Original post (uncensored):
I do not. Perhaps what I am saying seems a little, or a lot, nonsensical but you asked for my sincere answer and you should know that a sincere answer is what I am giving to you. I do not love him. I find it easy to admit or agree to such a thing and the reason why is simpler than you could ever percept. Whatever this feeling that cursed me is, it goes deeper than love. Since humans haven’t found a word for that yet or we may never find, I won’t let myself indulged into its’ charm. For love I have felt and it was not like this. It was indeed powerful, every emotion was triggered by it, but now, now it’s more than that. Now, the infinity of my feelings transfixes my body and has turned my feelings into a hunting warren. A warren of desire, seduction, empathy, vivacious feelings, feelings that if you ask me; I could even live for as eternity lies at dawn.
Maybe I should let you know, hoping you would understand my questioning this ”love” you want to name, that I have become a feathery person, sometimes even feeble. I am asking you please not to judge me or try to convince me that I should reconsider my statements, all because I will not. I am not gloomy. Do not ever understand that. I am as flippant as the hays of the sun on the sunup. You should see my expression now. A sough just escaped my lips, such a sweet and perky sough! It’s tingling my heart; this image of a demi-vierge person who craves for me as I crave for him every night. This rapture or cannibalistic need of flesh, which many of us may not understand, it’s provoking me a deep sensation of amour. I do not say love dear stranger. Mark that. I am biting my lower lip at the very moment and the hotness in the air has made my skin sweat. My humid lips have a salty taste of sweat. The hot breeze, the closed window, the feeble night, they all remind me of him. They all make me crave him even more, even sweeter. How can I make it understandable to you dear stranger?
In a parallel reality, where he exists only for me, or we might say that he is here for me, he touches my lower lip, undressing it from its’ salty taste with his own big softy lips. I fear writing to you the rest of the details so if you wish you can stop reading.
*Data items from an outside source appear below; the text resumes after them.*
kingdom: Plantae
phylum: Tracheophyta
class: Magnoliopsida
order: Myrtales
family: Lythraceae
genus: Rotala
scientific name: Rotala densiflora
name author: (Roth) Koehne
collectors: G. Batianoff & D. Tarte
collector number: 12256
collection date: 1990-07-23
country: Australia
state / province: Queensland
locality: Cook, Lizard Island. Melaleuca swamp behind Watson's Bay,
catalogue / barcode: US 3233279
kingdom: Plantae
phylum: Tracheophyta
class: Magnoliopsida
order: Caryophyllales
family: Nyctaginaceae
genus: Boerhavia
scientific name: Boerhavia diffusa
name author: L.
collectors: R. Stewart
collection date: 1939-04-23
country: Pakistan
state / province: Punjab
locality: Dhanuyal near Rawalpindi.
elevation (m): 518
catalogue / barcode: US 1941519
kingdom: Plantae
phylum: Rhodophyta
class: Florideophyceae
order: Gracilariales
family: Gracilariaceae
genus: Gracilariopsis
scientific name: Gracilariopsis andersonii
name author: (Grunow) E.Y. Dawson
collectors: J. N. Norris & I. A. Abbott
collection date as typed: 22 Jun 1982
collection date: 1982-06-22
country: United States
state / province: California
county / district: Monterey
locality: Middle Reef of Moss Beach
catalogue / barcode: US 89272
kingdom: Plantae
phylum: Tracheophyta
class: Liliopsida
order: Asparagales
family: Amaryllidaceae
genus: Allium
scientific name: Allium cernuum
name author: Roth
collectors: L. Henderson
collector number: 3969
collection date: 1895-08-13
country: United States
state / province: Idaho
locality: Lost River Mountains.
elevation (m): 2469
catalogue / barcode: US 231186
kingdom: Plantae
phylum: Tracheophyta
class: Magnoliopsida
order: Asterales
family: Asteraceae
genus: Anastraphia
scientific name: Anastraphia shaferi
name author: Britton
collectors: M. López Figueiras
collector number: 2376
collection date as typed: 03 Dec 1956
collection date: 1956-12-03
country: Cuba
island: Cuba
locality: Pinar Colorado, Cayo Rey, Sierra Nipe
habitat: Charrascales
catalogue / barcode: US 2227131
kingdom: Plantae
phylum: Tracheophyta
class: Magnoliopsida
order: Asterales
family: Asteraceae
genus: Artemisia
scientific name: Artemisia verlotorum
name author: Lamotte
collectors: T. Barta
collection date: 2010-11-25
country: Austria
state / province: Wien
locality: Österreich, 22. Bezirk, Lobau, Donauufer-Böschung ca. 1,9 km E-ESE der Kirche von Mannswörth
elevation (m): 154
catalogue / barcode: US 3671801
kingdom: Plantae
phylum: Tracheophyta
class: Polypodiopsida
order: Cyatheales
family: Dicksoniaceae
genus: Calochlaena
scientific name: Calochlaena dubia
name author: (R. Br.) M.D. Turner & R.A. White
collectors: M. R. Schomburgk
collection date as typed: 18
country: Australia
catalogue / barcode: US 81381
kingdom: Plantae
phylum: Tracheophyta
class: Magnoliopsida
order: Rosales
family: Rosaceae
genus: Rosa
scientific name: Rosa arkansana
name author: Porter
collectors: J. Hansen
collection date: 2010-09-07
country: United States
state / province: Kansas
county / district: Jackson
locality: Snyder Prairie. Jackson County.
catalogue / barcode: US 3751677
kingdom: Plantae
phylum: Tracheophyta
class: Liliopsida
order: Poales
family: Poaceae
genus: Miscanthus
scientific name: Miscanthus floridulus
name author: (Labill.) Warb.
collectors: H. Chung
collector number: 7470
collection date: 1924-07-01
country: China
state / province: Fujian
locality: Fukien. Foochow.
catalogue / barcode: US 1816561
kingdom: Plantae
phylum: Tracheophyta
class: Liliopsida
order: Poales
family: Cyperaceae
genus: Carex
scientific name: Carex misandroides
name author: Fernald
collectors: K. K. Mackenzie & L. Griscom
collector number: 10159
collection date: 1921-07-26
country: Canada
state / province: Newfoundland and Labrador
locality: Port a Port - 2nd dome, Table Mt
If not, well…read on.
I have a need to reprint into words the dream that fed my desire two nights ago. I was intrigued dreaming the same thing twice in one night. Perhaps, or as someone today implied, it was either my fear or desire, that broke the chains to dreaming wetly. Yes, dear stranger, wetly.
In a former letter I have described you the expression on his face, of my saturnine man of course, but I omitted the erotic details. Those are that I am thinking about though. As I said, passion and rapture feed my dreams. His hand ran into me. As you see it, into me. Filling me completely. And oh! I would be called a liar if I didn’t admit that I loved it. More importantly, I felt it. My dream felt more real than any other dream. I am embarrassed admitting such a thing, or concerned of my own burning desires. However, I should tell. It was more than one sensation. My body was flooded. I felt like an ocean which couldn’t support any more water. Close to every imagination I have had, this dream pulled me to the edge, as all I have been thinking about the last forty eight hours is that.
On a third long parallel line, runs my heart competing to all the above or helping them get to infinity. I do not know what it actually does but I feel it running. It has become a beast, a warrior among cyclops. I shall not lie, I do feel deep feelings for him. As I said at the beginning, it is all about some other inexplicable feeling that has not been yet named because there is no greater than that. Writing the last sentence, perhaps I stupefy my own self for writing about ‘love’ as the greatest of all, but you should know, I am not. All I want you to do is understand the difference.
If I was a bird, closed into a roost, perhaps he would be my branch. In other words, he would be the freedom I have gained for myself. In even more words, he would be the one thanks to whom I have set my wings free to live without perks or boundaries, waking up every morning, setting my self to sleep, all with the knowledge of something greater than what we already know. Perhaps, life is all about that dear stranger. Perhaps not. You should not indulge into my thoughts, just listen and understand them.
As I said, I do not seek my cage anymore.”